- **Request**
Select and copy every line in the listing that contains the string "azim".

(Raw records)
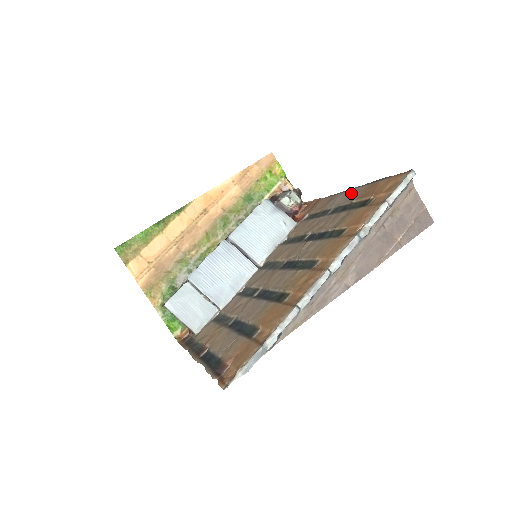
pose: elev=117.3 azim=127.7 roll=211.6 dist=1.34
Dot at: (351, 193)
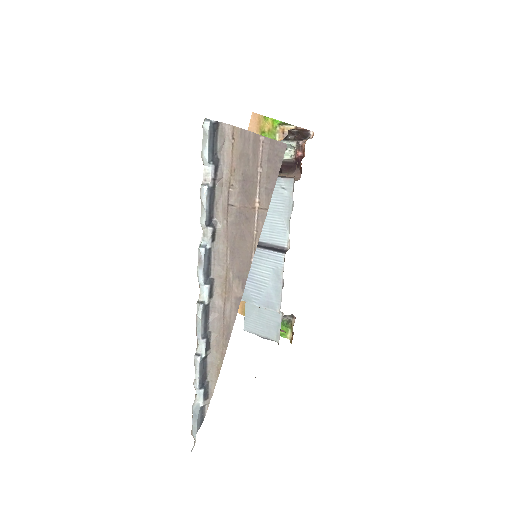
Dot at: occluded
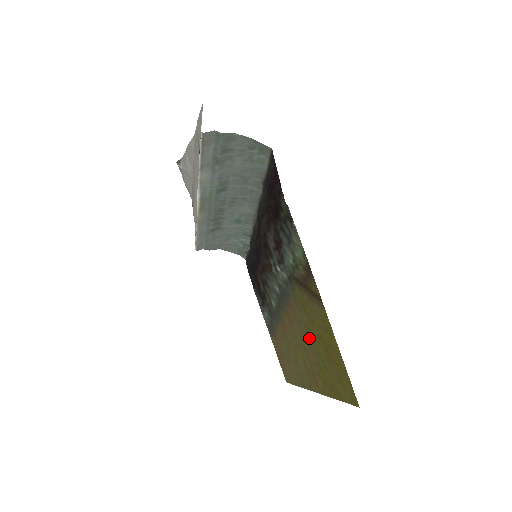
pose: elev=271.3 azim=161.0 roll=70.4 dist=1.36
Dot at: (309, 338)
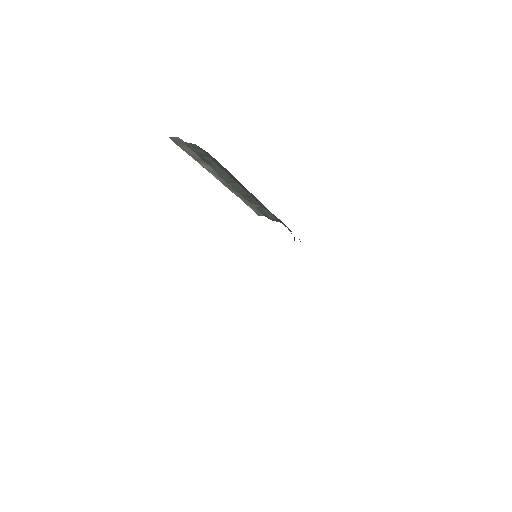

- **Full answer**
pose: elev=117.3 azim=127.7 roll=211.6 dist=1.34
pose: elev=271.3 azim=161.0 roll=70.4 dist=1.36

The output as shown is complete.